Within the entries below, output exactly the lines between the line containing "with state: UP" and the line containing "A | [Am](ChordANaturalMinor.md)", inclusive, and omit any picture.

────────

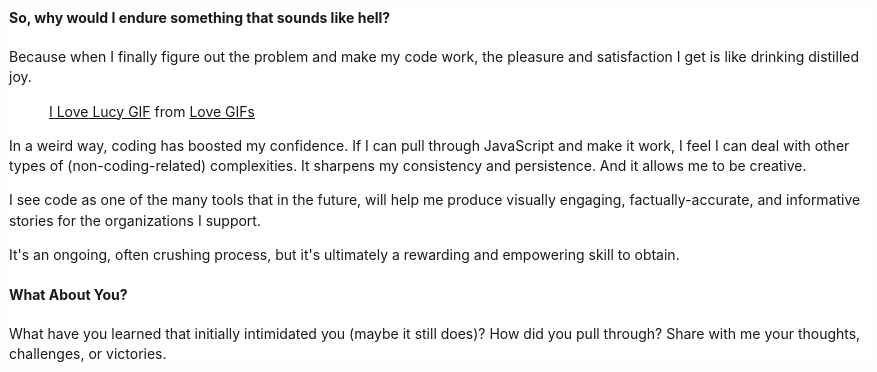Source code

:#### So, why would I endure something that sounds like hell?

Because when I finally figure out the problem and make my code work, the pleasure and satisfaction I get is like drinking distilled joy. 

<figure>
<div class="tenor-gif-embed" data-postid="3531219" data-share-method="host" data-width="80%" data-aspect-ratio="1.1650717703349283"><a href="https://tenor.com/view/love-lucy-black-and-white-gif-3531219">I Love Lucy GIF</a> from <a href="https://tenor.com/search/love-gifs">Love GIFs</a>
</div>
<script type="text/javascript" async src="https://tenor.com/embed.js"></script>
</figure>

In a weird way, coding has boosted my confidence. If I can pull through JavaScript and make it work, I feel I can deal with other types of (non-coding-related) complexities. It sharpens my consistency and persistence. And it allows me to be creative.

I see code as one of the many tools that in the future, will help me produce visually engaging, factually-accurate, and informative stories for the organizations I support. 

It's an ongoing, often crushing process, but it's ultimately a rewarding and empowering skill to obtain. 

#### What About You?
What have you learned that initially intimidated you (maybe it still does)? How did you pull through? Share with me your thoughts, challenges, or victories.
<br>

















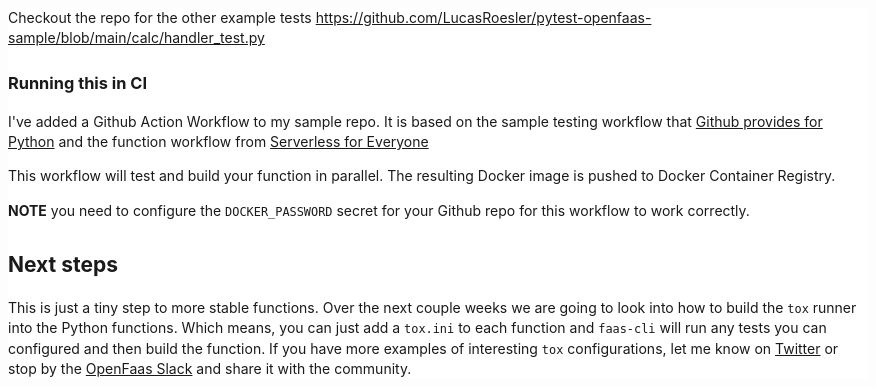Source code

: Checkout the repo for the other example tests https://github.com/LucasRoesler/pytest-openfaas-sample/blob/main/calc/handler_test.py

### Running this in CI

I've added a Github Action Workflow to my sample repo. It is based on the sample testing workflow that [Github provides for Python](https://docs.github.com/en/actions/guides/building-and-testing-python#starting-with-the-python-workflow-template) and the function workflow from [Serverless for Everyone](https://gumroad.com/l/serverless-for-everyone-else)

This workflow will test and build your function in parallel. The resulting Docker image is pushed to Docker Container Registry.

**NOTE** you need to configure the `DOCKER_PASSWORD` secret for your Github repo for this workflow to work correctly.


## Next steps

This is just a tiny step to more stable functions. Over the next couple weeks we are going to look into how to build the `tox` runner into the Python functions. Which means, you can just add a `tox.ini` to each function and `faas-cli` will run any tests you can configured  and then build the function. If you have more examples of interesting `tox` configurations, let me know on [Twitter](https://twitter.com/theaxer) or stop by the [OpenFaas Slack](https://docs.openfaas.com/community/#slack-workspace) and share it with the community.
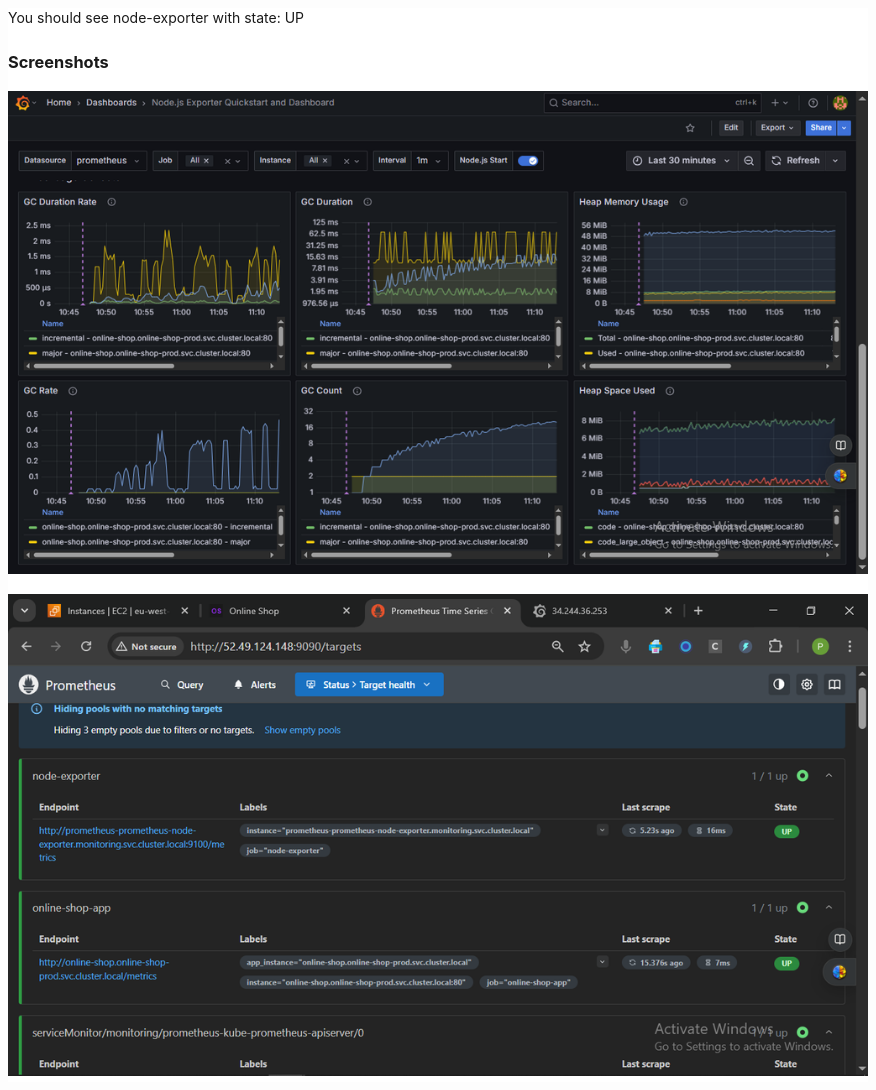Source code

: You should see node-exporter with state: UP


###  Screenshots
![alt text](task_images/5-b.png) 

![alt text](task_images/5-c.png)
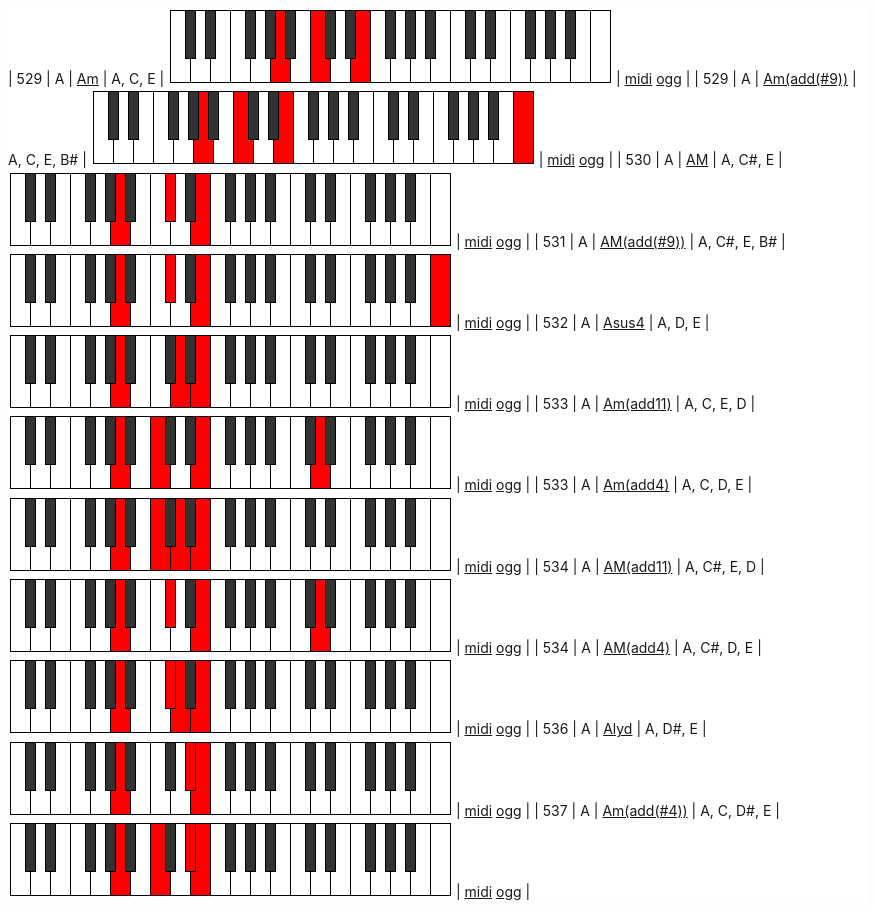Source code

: | 529 | A | [Am](ChordANaturalMinor.md) | A, C, E | ![Am](ChordANaturalMinorRootPosition.png) | [midi](ChordANaturalMinorRootPosition.mid) [ogg](ChordANaturalMinorRootPosition.ogg) |
| 529 | A | [Am(add(#9))](ChordANaturalMinorAddSharpNinth.md) | A, C, E, B# | ![Am(add(#9))](ChordANaturalMinorAddSharpNinthRootPosition.png) | [midi](ChordANaturalMinorAddSharpNinthRootPosition.mid) [ogg](ChordANaturalMinorAddSharpNinthRootPosition.ogg) |
| 530 | A | [AM](ChordANaturalMajor.md) | A, C#, E | ![AM](ChordANaturalMajorRootPosition.png) | [midi](ChordANaturalMajorRootPosition.mid) [ogg](ChordANaturalMajorRootPosition.ogg) |
| 531 | A | [AM(add(#9))](ChordANaturalMajorAddSharpNinth.md) | A, C#, E, B# | ![AM(add(#9))](ChordANaturalMajorAddSharpNinthRootPosition.png) | [midi](ChordANaturalMajorAddSharpNinthRootPosition.mid) [ogg](ChordANaturalMajorAddSharpNinthRootPosition.ogg) |
| 532 | A | [Asus4](ChordANaturalSuspendedFourth.md) | A, D, E | ![Asus4](ChordANaturalSuspendedFourthRootPosition.png) | [midi](ChordANaturalSuspendedFourthRootPosition.mid) [ogg](ChordANaturalSuspendedFourthRootPosition.ogg) |
| 533 | A | [Am(add11)](ChordANaturalMinorAddEleventh.md) | A, C, E, D | ![Am(add11)](ChordANaturalMinorAddEleventhRootPosition.png) | [midi](ChordANaturalMinorAddEleventhRootPosition.mid) [ogg](ChordANaturalMinorAddEleventhRootPosition.ogg) |
| 533 | A | [Am(add4)](ChordANaturalMinorAddFourth.md) | A, C, D, E | ![Am(add4)](ChordANaturalMinorAddFourthRootPosition.png) | [midi](ChordANaturalMinorAddFourthRootPosition.mid) [ogg](ChordANaturalMinorAddFourthRootPosition.ogg) |
| 534 | A | [AM(add11)](ChordANaturalMajorAddEleventh.md) | A, C#, E, D | ![AM(add11)](ChordANaturalMajorAddEleventhRootPosition.png) | [midi](ChordANaturalMajorAddEleventhRootPosition.mid) [ogg](ChordANaturalMajorAddEleventhRootPosition.ogg) |
| 534 | A | [AM(add4)](ChordANaturalMajorAddFourth.md) | A, C#, D, E | ![AM(add4)](ChordANaturalMajorAddFourthRootPosition.png) | [midi](ChordANaturalMajorAddFourthRootPosition.mid) [ogg](ChordANaturalMajorAddFourthRootPosition.ogg) |
| 536 | A | [Alyd](ChordANaturalLydian.md) | A, D#, E | ![Alyd](ChordANaturalLydianRootPosition.png) | [midi](ChordANaturalLydianRootPosition.mid) [ogg](ChordANaturalLydianRootPosition.ogg) |
| 537 | A | [Am(add(#4))](ChordANaturalMinorAddSharpFourth.md) | A, C, D#, E | ![Am(add(#4))](ChordANaturalMinorAddSharpFourthRootPosition.png) | [midi](ChordANaturalMinorAddSharpFourthRootPosition.mid) [ogg](ChordANaturalMinorAddSharpFourthRootPosition.ogg) |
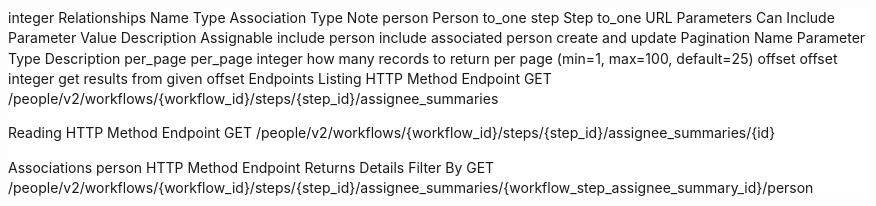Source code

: integer
Relationships
Name
Type
Association Type
Note
person
Person
to_one
step
Step
to_one
URL Parameters
Can Include
Parameter
Value
Description
Assignable
include
person
include associated person
create and update
Pagination
Name
Parameter
Type
Description
per_page
per_page
integer
how many records to return per page (min=1, max=100, default=25)
offset
offset
integer
get results from given offset
Endpoints
Listing
HTTP Method
Endpoint
GET
/people/v2/workflows/{workflow_id}/steps/{step_id}/assignee_summaries

Reading
HTTP Method
Endpoint
GET
/people/v2/workflows/{workflow_id}/steps/{step_id}/assignee_summaries/{id}

Associations
person
HTTP Method
Endpoint
Returns
Details
Filter By
GET
/people/v2/workflows/{workflow_id}/steps/{step_id}/assignee_summaries/{workflow_step_assignee_summary_id}/person
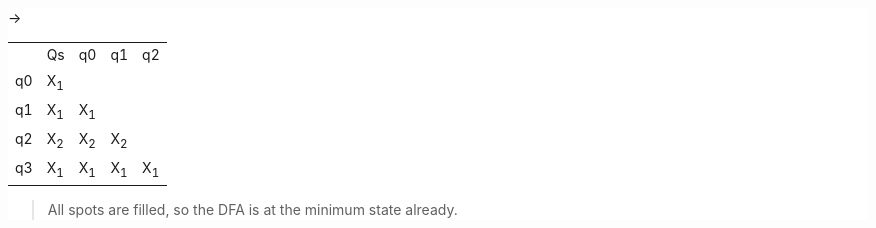  $\to$</div>
<div style="margin: auto;">
<table>
    <tr><td></td><td>Qs</td><td>q0</td><td>q1</td><td>q2</td></tr>
    <tr><td>q0</td><td>X<sub>1</sub></td></tr>
    <tr><td>q1</td><td>X<sub>1</sub></td><td>X<sub>1</sub></td></tr>
    <tr><td>q2</td><td>X<sub>2</sub></td><td>X<sub>2</sub></td><td>X<sub>2</sub></td></tr>
    <tr><td>q3</td><td>X<sub>1</sub></td><td>X<sub>1</sub></td><td>X<sub>1</sub></td><td>X<sub>1</sub></td></tr>
</table>

> All spots are filled, so the DFA
is at the minimum state already.
</div>
</div>
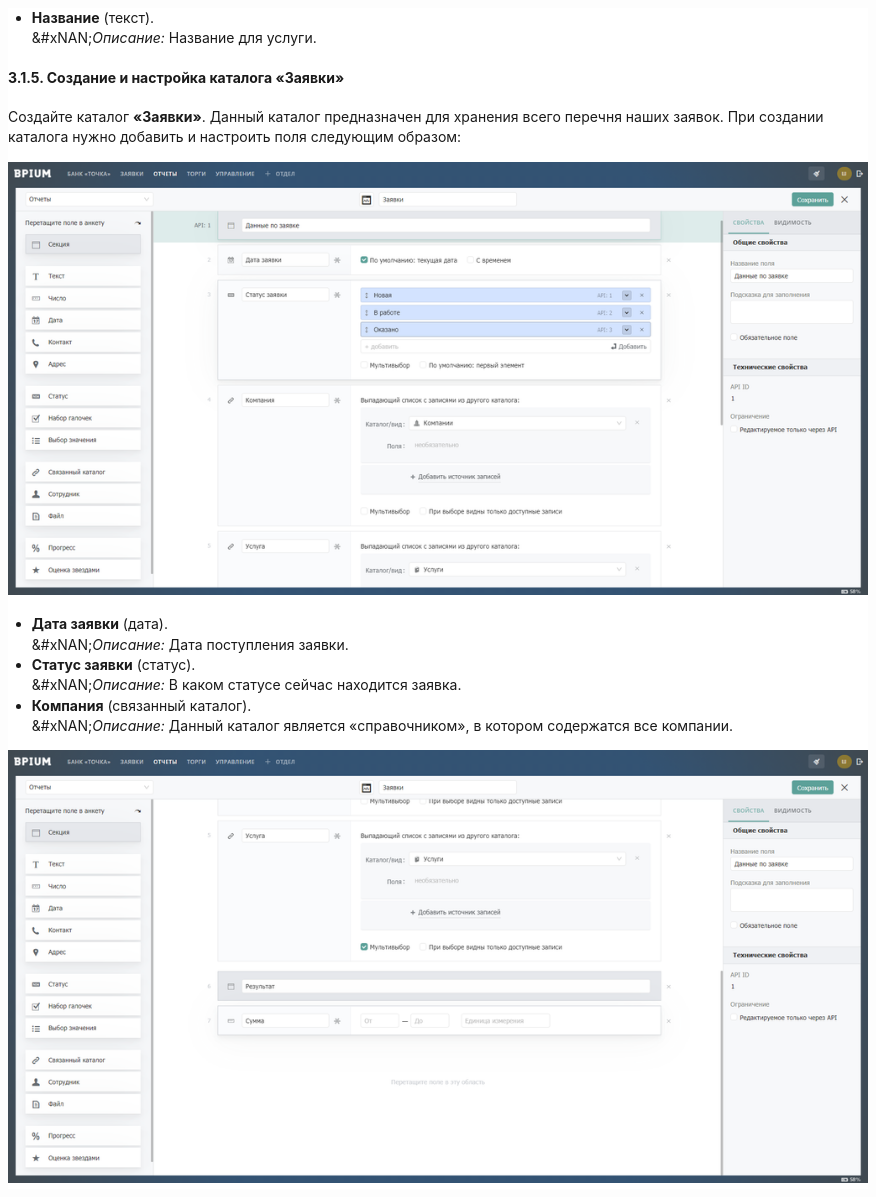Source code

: * **Название** (текст).\
  &#xNAN;_&#x41E;писание:_ Название для услуги.

#### 3.1.5. Создание и настройка каталога «Заявки»

Создайте каталог **«Заявки»**. Данный каталог предназначен для хранения всего перечня наших заявок. При создании каталога нужно добавить и настроить поля следующим образом:

![](<../../.gitbook/assets/7 (6).png>)

* **Дата заявки** (дата).\
  &#xNAN;_&#x41E;писание:_ Дата поступления заявки.
* **Статус заявки** (статус).\
  &#xNAN;_&#x41E;писание:_ В каком статусе сейчас находится заявка.
* **Компания** (связанный каталог).\
  &#xNAN;_&#x41E;писание:_ Данный каталог является «справочником», в котором содержатся все компании.

![](<../../.gitbook/assets/8 (6).png>)

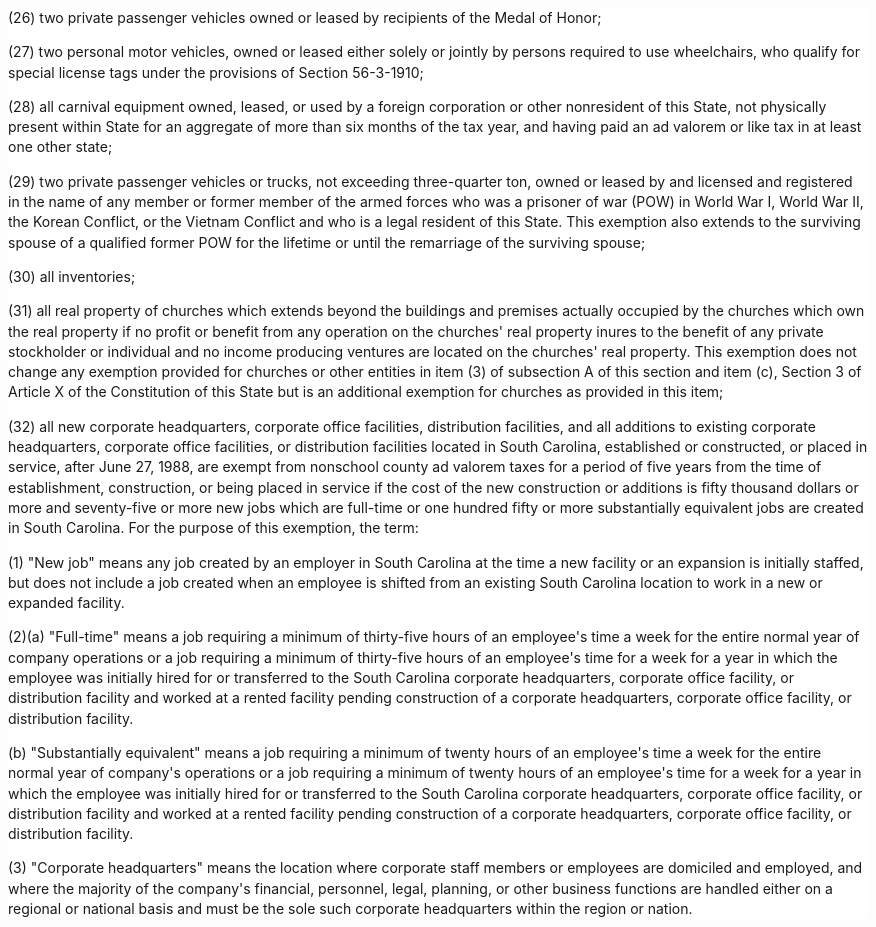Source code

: (26) two private passenger vehicles owned or leased by recipients of the Medal of Honor;  

(27) two personal motor vehicles, owned or leased either solely or jointly by persons required to use wheelchairs, who qualify for special license tags under the provisions of Section 56-3-1910;  

(28) all carnival equipment owned, leased, or used by a foreign corporation or other nonresident of this State, not physically present within State for an aggregate of more than six months of the tax year, and having paid an ad valorem or like tax in at least one other state;  

(29) two private passenger vehicles or trucks, not exceeding three-quarter ton, owned or leased by and licensed and registered in the name of any member or former member of the armed forces who was a prisoner of war (POW) in World War I, World War II, the Korean Conflict, or the Vietnam Conflict and who is a legal resident of this State. This exemption also extends to the surviving spouse of a qualified former POW for the lifetime or until the remarriage of the surviving spouse;  

(30) all inventories;  

(31) all real property of churches which extends beyond the buildings and premises actually occupied by the churches which own the real property if no profit or benefit from any operation on the churches' real property inures to the benefit of any private stockholder or individual and no income producing ventures are located on the churches' real property. This exemption does not change any exemption provided for churches or other entities in item (3) of subsection A of this section and item (c), Section 3 of Article X of the Constitution of this State but is an additional exemption for churches as provided in this item;  

(32) all new corporate headquarters, corporate office facilities, distribution facilities, and all additions to existing corporate headquarters, corporate office facilities, or distribution facilities located in South Carolina, established or constructed, or placed in service, after June 27, 1988, are exempt from nonschool county ad valorem taxes for a period of five years from the time of establishment, construction, or being placed in service if the cost of the new construction or additions is fifty thousand dollars or more and seventy-five or more new jobs which are full-time or one hundred fifty or more substantially equivalent jobs are created in South Carolina. For the purpose of this exemption, the term:  

(1) "New job" means any job created by an employer in South Carolina at the time a new facility or an expansion is initially staffed, but does not include a job created when an employee is shifted from an existing South Carolina location to work in a new or expanded facility.  

(2)(a) "Full-time" means a job requiring a minimum of thirty-five hours of an employee's time a week for the entire normal year of company operations or a job requiring a minimum of thirty-five hours of an employee's time for a week for a year in which the employee was initially hired for or transferred to the South Carolina corporate headquarters, corporate office facility, or distribution facility and worked at a rented facility pending construction of a corporate headquarters, corporate office facility, or distribution facility.  

(b) "Substantially equivalent" means a job requiring a minimum of twenty hours of an employee's time a week for the entire normal year of company's operations or a job requiring a minimum of twenty hours of an employee's time for a week for a year in which the employee was initially hired for or transferred to the South Carolina corporate headquarters, corporate office facility, or distribution facility and worked at a rented facility pending construction of a corporate headquarters, corporate office facility, or distribution facility.  

(3) "Corporate headquarters" means the location where corporate staff members or employees are domiciled and employed, and where the majority of the company's financial, personnel, legal, planning, or other business functions are handled either on a regional or national basis and must be the sole such corporate headquarters within the region or nation.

────────

Answer box
: You should see node-exporter with state: UP


###  Screenshots
![alt text](task_images/5-b.png) 

![alt text](task_images/5-c.png)
Source code

: | 529 | A | [Am](ChordANaturalMinor.md) | A, C, E | ![Am](ChordANaturalMinorRootPosition.png) | [midi](ChordANaturalMinorRootPosition.mid) [ogg](ChordANaturalMinorRootPosition.ogg) |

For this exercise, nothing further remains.